Your task | Can you transcribe the listing word for word, starting with its first line and stopping after the line that contains "απολύσεις εκπαιδευτικών οι ιδιοκτήτες των"?

*** Material to process ***

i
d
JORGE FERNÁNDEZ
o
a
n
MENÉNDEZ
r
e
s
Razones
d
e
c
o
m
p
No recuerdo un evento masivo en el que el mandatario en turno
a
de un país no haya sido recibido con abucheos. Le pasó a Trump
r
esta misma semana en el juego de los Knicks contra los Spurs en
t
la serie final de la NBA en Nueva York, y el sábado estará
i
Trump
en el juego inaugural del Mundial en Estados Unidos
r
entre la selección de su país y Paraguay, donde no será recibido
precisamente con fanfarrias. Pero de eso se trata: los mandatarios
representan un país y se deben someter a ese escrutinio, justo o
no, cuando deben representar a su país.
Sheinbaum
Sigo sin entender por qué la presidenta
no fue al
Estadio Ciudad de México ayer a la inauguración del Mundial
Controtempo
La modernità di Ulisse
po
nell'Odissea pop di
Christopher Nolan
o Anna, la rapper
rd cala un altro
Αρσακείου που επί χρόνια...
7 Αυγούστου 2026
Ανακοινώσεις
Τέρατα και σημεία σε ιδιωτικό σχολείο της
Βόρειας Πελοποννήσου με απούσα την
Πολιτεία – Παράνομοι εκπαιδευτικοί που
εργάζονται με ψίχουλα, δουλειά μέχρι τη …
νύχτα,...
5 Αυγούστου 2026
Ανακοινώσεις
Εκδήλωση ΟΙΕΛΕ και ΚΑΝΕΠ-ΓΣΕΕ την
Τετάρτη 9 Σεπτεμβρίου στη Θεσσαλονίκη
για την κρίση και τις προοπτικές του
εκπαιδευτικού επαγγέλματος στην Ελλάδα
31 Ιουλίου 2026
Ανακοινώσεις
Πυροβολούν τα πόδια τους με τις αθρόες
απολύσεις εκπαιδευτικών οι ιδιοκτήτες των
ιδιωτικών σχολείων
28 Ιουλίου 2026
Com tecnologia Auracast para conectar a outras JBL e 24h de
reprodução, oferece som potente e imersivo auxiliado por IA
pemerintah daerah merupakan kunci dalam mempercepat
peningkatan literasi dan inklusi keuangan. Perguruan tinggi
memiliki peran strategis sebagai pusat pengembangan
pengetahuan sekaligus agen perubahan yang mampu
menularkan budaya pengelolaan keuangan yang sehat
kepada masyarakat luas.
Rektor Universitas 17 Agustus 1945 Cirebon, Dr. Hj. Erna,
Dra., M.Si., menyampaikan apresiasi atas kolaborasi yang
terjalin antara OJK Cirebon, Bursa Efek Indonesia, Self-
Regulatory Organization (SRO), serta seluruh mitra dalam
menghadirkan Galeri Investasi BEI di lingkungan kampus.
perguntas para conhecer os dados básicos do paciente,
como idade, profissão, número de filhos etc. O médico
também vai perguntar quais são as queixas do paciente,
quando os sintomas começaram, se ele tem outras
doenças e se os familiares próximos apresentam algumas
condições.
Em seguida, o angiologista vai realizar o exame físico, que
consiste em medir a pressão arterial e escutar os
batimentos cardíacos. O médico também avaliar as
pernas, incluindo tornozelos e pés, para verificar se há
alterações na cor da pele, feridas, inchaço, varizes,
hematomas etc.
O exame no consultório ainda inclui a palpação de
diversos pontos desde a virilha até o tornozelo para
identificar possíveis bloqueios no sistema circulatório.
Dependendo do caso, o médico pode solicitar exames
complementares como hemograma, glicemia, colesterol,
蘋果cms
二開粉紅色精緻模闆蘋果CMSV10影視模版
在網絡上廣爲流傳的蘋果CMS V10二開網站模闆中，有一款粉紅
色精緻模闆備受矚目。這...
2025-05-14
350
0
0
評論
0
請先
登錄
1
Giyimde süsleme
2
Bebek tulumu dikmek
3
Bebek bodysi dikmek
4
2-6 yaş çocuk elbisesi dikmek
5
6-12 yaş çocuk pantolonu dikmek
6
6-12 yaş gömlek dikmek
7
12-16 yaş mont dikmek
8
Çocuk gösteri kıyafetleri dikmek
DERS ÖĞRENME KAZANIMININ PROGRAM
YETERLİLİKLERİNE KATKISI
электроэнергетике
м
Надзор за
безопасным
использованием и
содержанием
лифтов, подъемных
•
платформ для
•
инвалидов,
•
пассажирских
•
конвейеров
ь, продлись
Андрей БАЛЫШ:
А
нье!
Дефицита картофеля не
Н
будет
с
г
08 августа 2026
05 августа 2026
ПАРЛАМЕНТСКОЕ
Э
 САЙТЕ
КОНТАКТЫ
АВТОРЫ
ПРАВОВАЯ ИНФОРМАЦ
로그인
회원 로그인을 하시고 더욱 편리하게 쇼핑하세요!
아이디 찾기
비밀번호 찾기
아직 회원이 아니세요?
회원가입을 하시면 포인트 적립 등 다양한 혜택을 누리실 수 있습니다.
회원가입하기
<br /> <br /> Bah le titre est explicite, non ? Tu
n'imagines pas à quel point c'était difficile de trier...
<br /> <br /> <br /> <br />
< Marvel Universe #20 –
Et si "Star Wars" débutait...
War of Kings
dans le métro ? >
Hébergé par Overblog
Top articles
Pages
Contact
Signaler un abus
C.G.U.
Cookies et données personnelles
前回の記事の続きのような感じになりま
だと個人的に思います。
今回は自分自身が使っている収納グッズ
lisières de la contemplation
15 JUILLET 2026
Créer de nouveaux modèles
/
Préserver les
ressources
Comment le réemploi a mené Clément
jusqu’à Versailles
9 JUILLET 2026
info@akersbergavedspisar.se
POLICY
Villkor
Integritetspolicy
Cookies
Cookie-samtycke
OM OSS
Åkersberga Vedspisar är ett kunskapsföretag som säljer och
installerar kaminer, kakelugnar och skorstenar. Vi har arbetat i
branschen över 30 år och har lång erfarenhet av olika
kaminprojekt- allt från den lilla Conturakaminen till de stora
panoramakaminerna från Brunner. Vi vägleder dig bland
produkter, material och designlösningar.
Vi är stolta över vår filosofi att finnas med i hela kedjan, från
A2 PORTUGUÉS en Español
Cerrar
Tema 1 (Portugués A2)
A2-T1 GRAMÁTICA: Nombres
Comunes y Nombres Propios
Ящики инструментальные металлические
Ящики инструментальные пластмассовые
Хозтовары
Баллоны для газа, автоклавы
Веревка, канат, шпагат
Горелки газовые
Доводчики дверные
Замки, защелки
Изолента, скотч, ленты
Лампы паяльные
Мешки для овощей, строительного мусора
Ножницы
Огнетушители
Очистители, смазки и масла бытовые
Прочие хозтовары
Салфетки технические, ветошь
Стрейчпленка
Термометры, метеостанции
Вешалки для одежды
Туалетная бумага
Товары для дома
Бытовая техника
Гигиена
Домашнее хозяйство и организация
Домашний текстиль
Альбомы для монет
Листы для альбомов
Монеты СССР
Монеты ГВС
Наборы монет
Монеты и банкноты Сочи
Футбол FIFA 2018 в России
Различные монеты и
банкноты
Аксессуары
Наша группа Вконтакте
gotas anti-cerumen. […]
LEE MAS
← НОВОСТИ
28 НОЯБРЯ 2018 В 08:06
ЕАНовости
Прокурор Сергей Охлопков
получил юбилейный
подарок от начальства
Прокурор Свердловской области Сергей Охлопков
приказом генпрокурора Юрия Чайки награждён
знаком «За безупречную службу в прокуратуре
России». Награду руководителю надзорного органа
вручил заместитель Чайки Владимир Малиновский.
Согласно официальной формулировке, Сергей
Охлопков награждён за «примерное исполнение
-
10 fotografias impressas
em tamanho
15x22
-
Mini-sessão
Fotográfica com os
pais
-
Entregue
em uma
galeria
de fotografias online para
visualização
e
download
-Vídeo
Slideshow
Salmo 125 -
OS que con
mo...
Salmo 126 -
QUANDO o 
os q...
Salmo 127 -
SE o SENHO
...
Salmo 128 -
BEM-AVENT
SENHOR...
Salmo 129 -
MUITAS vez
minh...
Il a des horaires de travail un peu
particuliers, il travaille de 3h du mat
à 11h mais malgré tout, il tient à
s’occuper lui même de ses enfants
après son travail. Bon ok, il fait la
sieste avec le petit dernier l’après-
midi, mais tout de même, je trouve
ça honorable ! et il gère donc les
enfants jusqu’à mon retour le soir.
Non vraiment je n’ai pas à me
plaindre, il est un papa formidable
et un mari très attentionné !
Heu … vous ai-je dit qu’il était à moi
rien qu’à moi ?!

*** End of Material to process ***

Output for this exercise |
i
d
JORGE FERNÁNDEZ
o
a
n
MENÉNDEZ
r
e
s
Razones
d
e
c
o
m
p
No recuerdo un evento masivo en el que el mandatario en turno
a
de un país no haya sido recibido con abucheos. Le pasó a Trump
r
esta misma semana en el juego de los Knicks contra los Spurs en
t
la serie final de la NBA en Nueva York, y el sábado estará
i
Trump
en el juego inaugural del Mundial en Estados Unidos
r
entre la selección de su país y Paraguay, donde no será recibido
precisamente con fanfarrias. Pero de eso se trata: los mandatarios
representan un país y se deben someter a ese escrutinio, justo o
no, cuando deben representar a su país.
Sheinbaum
Sigo sin entender por qué la presidenta
no fue al
Estadio Ciudad de México ayer a la inauguración del Mundial
Controtempo
La modernità di Ulisse
po
nell'Odissea pop di
Christopher Nolan
o Anna, la rapper
rd cala un altro
Αρσακείου που επί χρόνια...
7 Αυγούστου 2026
Ανακοινώσεις
Τέρατα και σημεία σε ιδιωτικό σχολείο της
Βόρειας Πελοποννήσου με απούσα την
Πολιτεία – Παράνομοι εκπαιδευτικοί που
εργάζονται με ψίχουλα, δουλειά μέχρι τη …
νύχτα,...
5 Αυγούστου 2026
Ανακοινώσεις
Εκδήλωση ΟΙΕΛΕ και ΚΑΝΕΠ-ΓΣΕΕ την
Τετάρτη 9 Σεπτεμβρίου στη Θεσσαλονίκη
για την κρίση και τις προοπτικές του
εκπαιδευτικού επαγγέλματος στην Ελλάδα
31 Ιουλίου 2026
Ανακοινώσεις
Πυροβολούν τα πόδια τους με τις αθρόες
απολύσεις εκπαιδευτικών οι ιδιοκτήτες των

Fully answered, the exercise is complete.